Shantanu Goenka
Interview Magazine Oct / Nov / Dec 2022

The Subtle Opulence

Diving into the delicate world of Designer Shantanu Goenka as he decodes the dynamics of his couture label that leverages the rich artisanal talent of Bengal.

An alumnus of National Institute of Fashion Technology (NIFT) Kolkata’s inaugural batch and with an award for the most creative designer, he started his eponymous label specialising in haute couture, bridal and occasion wear for men and women. Today, the brand Shantanu Goenka is synonymous with its luxurious detailing, enchanting embroideries and Swarovski bling. Read the excerpts as the Kolkata-based designer talks about local talent, the no-compromise couture grammar and the art of reviving clothes.

(Edited excerpts)

Shantanu Goenka

FL: Could you tell us about the legacy of craftsmanship that defines your label?

SG: We, as a brand, are popularly known for its detailed and intricate embroideries, drawing inspiration from around the corners of the globe. We have been working with some of the finest craftsmen in Bengal, some of whom are third-generation karigars and hail from the family of ustaads, meaning master craftsmen. We try to revive and promote embroideries and use them in sustainable clothing. Some of these embroideries date back to 20 years ago when we had first started and are still as good as new.

Shantanu Goenka

FL: How has your NIFT training shaped your haute couture label?

SG: NIFT (National Institute of Fashion Technology) has nurtured and polished my talent and taught me the tricks of the trade. It has taught me to be self-dependent professionally and given me a focus and boost, as I had always been very keen on a haute couture path.

FL: As a Kolkata-based designer, how has the city influenced your design journey and signature?

SG: I am proud of being a Kolkata-based designer. When I first launched my label, there were very few designers from Kolkata and not many had made it into haute couture. But I believed in the craftsmanship of Bengal and its recognition and appreciation in the world of fashion. Bengal has always been deeply rooted in art and it might have a slow work culture but the output is brilliant. Just what is needed in haute couture.

Shantanu Goenka

FL: Could you take us through some of the statement pieces across the haute couture and bridal wear segments for men and women?

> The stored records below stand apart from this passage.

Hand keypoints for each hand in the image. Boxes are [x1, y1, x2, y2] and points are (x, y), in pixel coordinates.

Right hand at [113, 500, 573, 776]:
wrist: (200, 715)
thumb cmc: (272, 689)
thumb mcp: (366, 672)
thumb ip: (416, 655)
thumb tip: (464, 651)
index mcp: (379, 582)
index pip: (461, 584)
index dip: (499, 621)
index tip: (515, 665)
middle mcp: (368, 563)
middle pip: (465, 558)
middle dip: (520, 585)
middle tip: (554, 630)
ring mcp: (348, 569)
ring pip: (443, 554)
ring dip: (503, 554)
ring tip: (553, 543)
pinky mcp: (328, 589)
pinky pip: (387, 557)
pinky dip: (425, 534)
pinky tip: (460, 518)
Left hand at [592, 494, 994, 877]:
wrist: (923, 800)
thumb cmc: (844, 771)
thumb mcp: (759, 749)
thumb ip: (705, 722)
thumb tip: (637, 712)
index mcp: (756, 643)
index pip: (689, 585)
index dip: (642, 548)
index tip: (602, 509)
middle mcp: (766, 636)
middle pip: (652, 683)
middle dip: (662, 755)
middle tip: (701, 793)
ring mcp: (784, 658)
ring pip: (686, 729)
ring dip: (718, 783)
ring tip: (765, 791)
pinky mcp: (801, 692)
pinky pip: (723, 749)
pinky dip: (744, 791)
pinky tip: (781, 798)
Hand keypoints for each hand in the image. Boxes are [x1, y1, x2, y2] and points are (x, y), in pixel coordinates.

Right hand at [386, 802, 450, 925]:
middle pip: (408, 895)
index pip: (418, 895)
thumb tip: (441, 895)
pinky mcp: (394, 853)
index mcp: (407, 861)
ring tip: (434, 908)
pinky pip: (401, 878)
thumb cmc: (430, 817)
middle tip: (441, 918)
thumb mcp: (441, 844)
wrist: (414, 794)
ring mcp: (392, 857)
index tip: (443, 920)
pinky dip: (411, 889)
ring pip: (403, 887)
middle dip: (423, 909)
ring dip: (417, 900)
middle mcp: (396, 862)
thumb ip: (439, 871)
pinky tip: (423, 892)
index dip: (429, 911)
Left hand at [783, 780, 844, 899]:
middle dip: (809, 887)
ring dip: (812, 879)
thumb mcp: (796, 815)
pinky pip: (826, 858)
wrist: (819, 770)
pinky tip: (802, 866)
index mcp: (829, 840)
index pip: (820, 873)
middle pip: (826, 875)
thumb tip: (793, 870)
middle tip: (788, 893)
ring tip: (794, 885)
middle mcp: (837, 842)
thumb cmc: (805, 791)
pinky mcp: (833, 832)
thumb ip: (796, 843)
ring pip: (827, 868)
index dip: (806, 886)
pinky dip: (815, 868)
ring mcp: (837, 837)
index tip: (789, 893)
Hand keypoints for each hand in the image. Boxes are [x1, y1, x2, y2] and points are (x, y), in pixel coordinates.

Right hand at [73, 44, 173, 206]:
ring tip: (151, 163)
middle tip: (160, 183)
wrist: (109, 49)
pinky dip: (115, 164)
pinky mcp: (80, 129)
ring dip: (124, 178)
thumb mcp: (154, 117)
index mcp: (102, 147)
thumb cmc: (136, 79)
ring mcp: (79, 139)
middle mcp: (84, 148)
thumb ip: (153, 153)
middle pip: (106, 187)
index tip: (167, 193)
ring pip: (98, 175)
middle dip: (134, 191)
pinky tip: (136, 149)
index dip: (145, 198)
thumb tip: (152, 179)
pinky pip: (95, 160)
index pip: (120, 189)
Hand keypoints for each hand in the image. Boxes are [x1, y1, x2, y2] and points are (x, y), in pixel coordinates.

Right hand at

SG: There are many statement pieces. All our pieces from the petite point collection are statement pieces in their own right. It takes a minimum of three months to craft one ensemble. A close second would be our pashmina lehenga, which is done on the finest pashminas in Kashmir and then further embroidered with the most intricate tilla work at our workshop in Kolkata. This also requires a three-month making time. There are other favourites as well: our gara sherwanis, Kashmiri embroidered shawls with coordinated kurtas for men, mochi lehengas and saris … oh I could go on and on.

FL: What drives your love for Swarovski crystals and do they lend singularity to your creations? Is there anything unique in the treatment?

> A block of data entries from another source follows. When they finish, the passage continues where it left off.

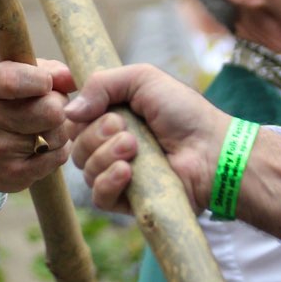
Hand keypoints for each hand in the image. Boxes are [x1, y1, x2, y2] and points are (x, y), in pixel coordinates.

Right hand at [0, 59, 74, 200]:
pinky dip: (58, 149)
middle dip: (58, 106)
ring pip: (59, 134)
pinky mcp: (15, 175)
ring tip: (43, 127)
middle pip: (51, 110)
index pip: (16, 81)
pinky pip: (59, 156)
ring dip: (59, 129)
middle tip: (49, 107)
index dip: (43, 80)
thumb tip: (71, 78)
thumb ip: (40, 69)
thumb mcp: (2, 76)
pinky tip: (43, 145)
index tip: (46, 83)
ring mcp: (0, 150)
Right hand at [64, 64, 229, 212]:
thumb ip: (101, 83)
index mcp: (109, 120)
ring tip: (135, 148)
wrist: (212, 149)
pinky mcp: (126, 202)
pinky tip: (127, 172)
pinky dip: (107, 183)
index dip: (81, 119)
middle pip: (76, 146)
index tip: (107, 112)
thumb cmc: (184, 113)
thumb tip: (68, 111)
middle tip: (128, 132)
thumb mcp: (143, 80)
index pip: (73, 124)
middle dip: (98, 136)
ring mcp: (116, 176)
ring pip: (86, 170)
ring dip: (107, 156)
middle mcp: (109, 148)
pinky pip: (98, 198)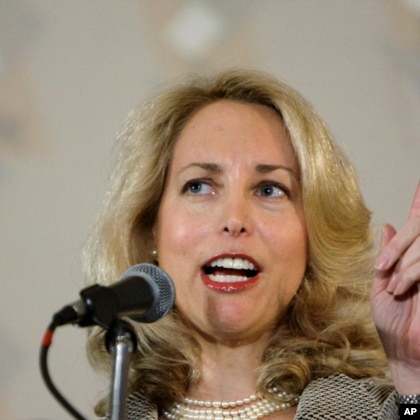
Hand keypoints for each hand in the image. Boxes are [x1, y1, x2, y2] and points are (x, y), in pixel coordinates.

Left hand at [371, 180, 419, 393]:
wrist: (405, 352)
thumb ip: (390, 254)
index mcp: (415, 261)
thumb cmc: (394, 323)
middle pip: (419, 232)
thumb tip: (389, 226)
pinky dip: (409, 272)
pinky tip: (402, 288)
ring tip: (397, 288)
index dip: (419, 203)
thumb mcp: (384, 285)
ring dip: (404, 265)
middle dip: (402, 247)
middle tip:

SG: I have always loved the sparkle of glittering crystals. Every time I saw women dressed in diamonds, I always wanted to transcend them into garments and what better than crystals. I treat them in a more delicate and natural way. Dusting them on the surface or embedding them in foliage and motifs. We try to blend all our crafts with millions of tiny crystal components.

FL: Could you tell us about some of the exotic fabrics that you source from around the world? The brand website uses the term ‘exotic’ to describe them-could you decode the usage?

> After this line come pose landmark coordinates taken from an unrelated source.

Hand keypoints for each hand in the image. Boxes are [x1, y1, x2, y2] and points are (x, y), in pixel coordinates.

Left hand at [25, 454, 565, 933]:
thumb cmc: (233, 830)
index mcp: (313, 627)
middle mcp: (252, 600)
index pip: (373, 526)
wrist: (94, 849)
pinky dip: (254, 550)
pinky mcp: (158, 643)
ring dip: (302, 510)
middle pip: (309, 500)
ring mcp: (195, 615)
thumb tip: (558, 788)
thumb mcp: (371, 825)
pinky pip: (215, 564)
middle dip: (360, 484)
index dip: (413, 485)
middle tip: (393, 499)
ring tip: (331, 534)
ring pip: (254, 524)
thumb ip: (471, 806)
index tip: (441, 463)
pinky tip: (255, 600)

SG: Yes, we love using diverse fabrics, which we source from around the world. We work with some of the best textile and lace manufacturers from around the globe. These are mainly bespoke and one-off pieces. One had to see to believe the magic of these fabrics. Some of them undergo layers of treatments like laser cut, appliqué, embroidery, overprinting and feather or crystal application.

Shantanu Goenka

FL: Embroideries are huge at Shantanu Goenka. What stands out?

SG: Yes, we are known for our embroidery. Our clients can pick out my pieces from a crowd. Our embroideries are clear, uncluttered, neat and well-defined. We house an array of embroideries at any given point of time ranging from chikankaris, petite points, mochi, Kashmiri, Parsi and Chinese Gara, gota, micro mirrors, fine zardozi, our signature pearl work, and so on. Every piece stands out as they are very different from one another. You can pick an entire wardrobe without being repetitive and monotonous.

FL: Who is your target audience and how do you ensure to appeal to their taste?

SG: Our target audience is one who can relate to our work. One who understands the research, labour and the soul, which has gone into the entire process of reviving and sustaining our embroideries. I have clients bringing back pieces from their wardrobe they had bought decades back, asking us to resize and refurbish so that they could wear them again. My clients are not into fast fashion and they are ready to spend a little extra in order to have collectibles in their wardrobe, which they can pass down from generation to generation.

FL: Where do you think lies the value and appeal of couture?

SG: The value and appeal of couture is not just in creating larger-than-life silhouettes or having a hefty price tag for something which is not worth the price. It’s not about mass production of garments or machine-made embroideries touched up with lots of bling to give it a hand-crafted look in order to cut costs. Couture is all about customising a dream outfit for a client. Something which is exclusive and one can be proud of owning it. It’s about laborious workmanship and top-end products. You cannot compromise with couture.

FL: What are some of the biggest trends in couture that will reign this autumn-winter?

SG: Thread work is going to be a very strong influence this winter as brides want subtler clothes. Purples and shades of yellow will be big, and traditional clothing is going to be in demand as they are forever. Our embroideries this season are more delicate and finer mimicking an imprint or painting. Tonal bling is in. Desi gowns are a big no and lehengas and shararas are gaining popularity. Saris are hot this season.

“My clients are not into fast fashion and they are ready to spend a little extra in order to have collectibles in their wardrobe, which they can pass down from generation to generation.”

SHANTANU GOENKA
Shantanu Goenka

“The value and appeal of couture is not just in creating larger-than-life silhouettes or having a hefty price tag for something which is not worth the price … Couture is all about customising a dream outfit for a client. Something which is exclusive and one can be proud of owning it. It’s about laborious workmanship and top-end products.”